Bereket Piatt has the stamina and Habtamu Rubio the kick.
It’s a pairing that has already translated into one 1-2 finish at the Class 1A state cross country championships.
And if the two Port Townsend seniors have their way at Sun Willows Golf Course in Pasco, they’ll do it again on Saturday.
Of course, who finishes ahead of the other might be up for grabs.
“I beat him, he beats me. Really, we’re happy for each other [either way],” Rubio said last month after finishing second to Piatt at the Olympic League championships at Cedars at Dungeness Golf Course in Sequim.
“But it’s always competitive.”
Indeed it is.
The very next week, Rubio finished ahead of Piatt at the Westside Classic Tri-District meet.
The duo didn’t go 1-2 as planned, but they came awful close in finishing second and third to Tyler King of Coupeville.
King was fifth in the 4A race a year ago while running for Oak Harbor, and is recognized as the stiffest challenge to Port Townsend’s bid to go 1-2 in 1A for the third straight year.
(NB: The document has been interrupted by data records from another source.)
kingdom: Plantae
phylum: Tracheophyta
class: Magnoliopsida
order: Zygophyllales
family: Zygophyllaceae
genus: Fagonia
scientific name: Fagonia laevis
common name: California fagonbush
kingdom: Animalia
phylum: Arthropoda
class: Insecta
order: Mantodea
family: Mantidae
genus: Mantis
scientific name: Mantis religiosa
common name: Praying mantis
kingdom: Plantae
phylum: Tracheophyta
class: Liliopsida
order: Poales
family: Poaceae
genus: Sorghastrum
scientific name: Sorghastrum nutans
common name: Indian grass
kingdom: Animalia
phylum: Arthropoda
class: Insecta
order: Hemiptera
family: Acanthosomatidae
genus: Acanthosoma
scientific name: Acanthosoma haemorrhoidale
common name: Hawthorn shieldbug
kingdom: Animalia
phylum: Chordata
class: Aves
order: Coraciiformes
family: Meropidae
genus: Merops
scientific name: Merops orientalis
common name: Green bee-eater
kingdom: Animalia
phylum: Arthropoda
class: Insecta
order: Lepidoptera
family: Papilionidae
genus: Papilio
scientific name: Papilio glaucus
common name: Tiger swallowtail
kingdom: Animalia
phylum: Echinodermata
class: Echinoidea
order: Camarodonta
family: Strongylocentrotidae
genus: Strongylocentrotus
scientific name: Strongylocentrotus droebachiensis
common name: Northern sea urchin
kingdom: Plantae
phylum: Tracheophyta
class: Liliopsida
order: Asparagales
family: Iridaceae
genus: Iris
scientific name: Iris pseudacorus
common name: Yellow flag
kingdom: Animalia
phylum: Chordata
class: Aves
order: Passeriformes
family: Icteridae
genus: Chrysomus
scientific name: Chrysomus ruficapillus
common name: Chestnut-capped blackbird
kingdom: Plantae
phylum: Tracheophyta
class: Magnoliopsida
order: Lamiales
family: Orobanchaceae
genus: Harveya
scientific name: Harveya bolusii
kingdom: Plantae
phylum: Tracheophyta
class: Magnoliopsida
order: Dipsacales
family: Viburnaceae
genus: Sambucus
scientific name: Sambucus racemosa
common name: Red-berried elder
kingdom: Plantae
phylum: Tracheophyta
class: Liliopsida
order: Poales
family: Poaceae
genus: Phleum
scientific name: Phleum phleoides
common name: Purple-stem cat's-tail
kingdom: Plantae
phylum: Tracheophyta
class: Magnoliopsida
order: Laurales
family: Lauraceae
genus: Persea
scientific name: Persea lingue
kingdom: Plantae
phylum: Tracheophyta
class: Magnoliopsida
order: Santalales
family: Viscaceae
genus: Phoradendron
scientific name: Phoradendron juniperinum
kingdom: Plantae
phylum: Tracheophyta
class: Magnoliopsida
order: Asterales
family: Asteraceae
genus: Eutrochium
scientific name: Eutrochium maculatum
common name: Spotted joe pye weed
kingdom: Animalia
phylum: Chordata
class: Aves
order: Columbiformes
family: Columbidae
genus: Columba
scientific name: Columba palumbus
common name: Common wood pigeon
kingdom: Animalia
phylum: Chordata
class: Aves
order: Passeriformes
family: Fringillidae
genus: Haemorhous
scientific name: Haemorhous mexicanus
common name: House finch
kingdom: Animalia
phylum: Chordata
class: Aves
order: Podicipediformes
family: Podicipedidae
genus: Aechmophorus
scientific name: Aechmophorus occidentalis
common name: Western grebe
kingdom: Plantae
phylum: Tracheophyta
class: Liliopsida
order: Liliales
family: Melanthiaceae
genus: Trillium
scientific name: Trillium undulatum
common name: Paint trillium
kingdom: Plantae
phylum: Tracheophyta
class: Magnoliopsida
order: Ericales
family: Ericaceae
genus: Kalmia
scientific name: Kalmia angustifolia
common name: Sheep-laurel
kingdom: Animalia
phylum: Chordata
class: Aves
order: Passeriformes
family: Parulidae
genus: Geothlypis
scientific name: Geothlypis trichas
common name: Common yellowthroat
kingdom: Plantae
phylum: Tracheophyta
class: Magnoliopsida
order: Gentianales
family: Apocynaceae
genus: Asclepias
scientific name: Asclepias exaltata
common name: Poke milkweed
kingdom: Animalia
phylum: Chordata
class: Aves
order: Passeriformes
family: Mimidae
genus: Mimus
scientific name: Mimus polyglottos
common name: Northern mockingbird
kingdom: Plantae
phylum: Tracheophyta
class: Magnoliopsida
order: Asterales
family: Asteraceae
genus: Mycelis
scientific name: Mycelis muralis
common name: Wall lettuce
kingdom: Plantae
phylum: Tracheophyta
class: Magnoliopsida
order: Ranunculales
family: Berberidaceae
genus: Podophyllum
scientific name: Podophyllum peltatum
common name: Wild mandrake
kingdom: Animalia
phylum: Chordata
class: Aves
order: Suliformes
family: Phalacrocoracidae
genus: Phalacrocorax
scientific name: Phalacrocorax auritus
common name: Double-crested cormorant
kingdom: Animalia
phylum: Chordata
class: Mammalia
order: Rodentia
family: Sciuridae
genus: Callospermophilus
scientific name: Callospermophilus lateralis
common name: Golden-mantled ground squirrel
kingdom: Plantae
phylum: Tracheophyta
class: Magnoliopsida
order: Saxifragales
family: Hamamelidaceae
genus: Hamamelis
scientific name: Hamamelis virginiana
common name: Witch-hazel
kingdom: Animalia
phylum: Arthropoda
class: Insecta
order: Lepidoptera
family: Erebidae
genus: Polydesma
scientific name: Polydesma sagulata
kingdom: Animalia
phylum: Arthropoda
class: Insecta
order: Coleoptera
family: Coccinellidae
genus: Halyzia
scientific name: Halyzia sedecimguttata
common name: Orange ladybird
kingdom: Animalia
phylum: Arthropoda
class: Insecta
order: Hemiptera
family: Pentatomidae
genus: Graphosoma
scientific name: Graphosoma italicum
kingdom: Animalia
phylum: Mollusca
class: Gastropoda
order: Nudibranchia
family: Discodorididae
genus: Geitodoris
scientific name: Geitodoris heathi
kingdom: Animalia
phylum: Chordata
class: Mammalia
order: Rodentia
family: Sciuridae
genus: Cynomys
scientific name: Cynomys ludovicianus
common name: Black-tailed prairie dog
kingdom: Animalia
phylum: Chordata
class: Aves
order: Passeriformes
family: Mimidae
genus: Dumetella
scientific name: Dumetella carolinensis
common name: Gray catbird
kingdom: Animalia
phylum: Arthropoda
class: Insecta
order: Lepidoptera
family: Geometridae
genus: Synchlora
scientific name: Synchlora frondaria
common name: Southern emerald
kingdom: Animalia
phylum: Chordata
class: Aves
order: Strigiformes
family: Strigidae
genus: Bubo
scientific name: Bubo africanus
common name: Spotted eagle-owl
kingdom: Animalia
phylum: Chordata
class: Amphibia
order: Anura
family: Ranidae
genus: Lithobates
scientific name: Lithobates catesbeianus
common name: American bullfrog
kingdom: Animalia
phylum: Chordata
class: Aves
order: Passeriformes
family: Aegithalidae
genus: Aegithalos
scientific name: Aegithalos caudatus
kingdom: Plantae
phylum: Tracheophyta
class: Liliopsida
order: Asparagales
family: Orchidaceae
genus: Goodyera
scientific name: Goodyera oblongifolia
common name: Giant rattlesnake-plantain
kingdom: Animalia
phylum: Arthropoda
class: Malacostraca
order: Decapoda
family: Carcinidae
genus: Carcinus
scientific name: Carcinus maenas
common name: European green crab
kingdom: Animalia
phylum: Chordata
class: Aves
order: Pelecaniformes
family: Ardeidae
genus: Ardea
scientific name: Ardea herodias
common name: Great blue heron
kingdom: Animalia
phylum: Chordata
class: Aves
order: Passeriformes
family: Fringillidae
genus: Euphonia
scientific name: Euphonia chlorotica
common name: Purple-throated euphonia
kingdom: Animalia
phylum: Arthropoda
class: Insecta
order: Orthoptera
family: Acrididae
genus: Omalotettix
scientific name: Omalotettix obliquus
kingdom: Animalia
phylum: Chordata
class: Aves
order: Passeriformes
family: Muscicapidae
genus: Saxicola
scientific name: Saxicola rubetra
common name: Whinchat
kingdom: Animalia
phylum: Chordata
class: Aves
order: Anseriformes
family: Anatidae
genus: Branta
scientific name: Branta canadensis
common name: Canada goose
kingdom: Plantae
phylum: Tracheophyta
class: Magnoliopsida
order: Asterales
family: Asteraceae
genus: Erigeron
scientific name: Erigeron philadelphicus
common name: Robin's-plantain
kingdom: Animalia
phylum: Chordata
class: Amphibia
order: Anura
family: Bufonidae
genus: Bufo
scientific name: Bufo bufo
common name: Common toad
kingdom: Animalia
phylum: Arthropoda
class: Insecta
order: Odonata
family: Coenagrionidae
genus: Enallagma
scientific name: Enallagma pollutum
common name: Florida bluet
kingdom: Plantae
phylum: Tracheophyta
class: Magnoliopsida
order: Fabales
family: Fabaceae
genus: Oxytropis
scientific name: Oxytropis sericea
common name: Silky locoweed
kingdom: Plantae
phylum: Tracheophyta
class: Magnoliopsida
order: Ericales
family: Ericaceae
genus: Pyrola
A total of 20 North Olympic Peninsula runners will compete at the state meet this weekend (see list of area runners at state on Page B3).
That includes the Port Townsend boys team, which qualified after finishing fourth in the 1A Tri-District last week, and the Port Angeles girls (fifth in the 2A West Central District).
Yet it’s the two Redskin seniors who are the Peninsula’s leading challengers for a state crown.
The duo has trained together since they began running for the varsity team as freshmen.
At that time, Piatt ran with future 1A state champion and University of Montana runner Quinton Decker near the front of the pack.
Decker and Piatt eventually took first and second at the 1A meet in 2008.
With Decker gone to Montana a year later, Piatt had his turn on top at state with Rubio finishing 13 seconds behind him in second place.
Now they enter Saturday’s race as near equals, with Rubio beating Piatt from time to time with a superior closing kick. That’s, of course, if he can keep up.
“It’s mostly he beats me, so it’s just my goal [to stay with him],” Rubio said. “We work off each other really well, because he has the endurance and I have the speed.
“So we just keep each other on the go and keep each other focused and everything like that.
“We just try to push each other as hard as each other can go.”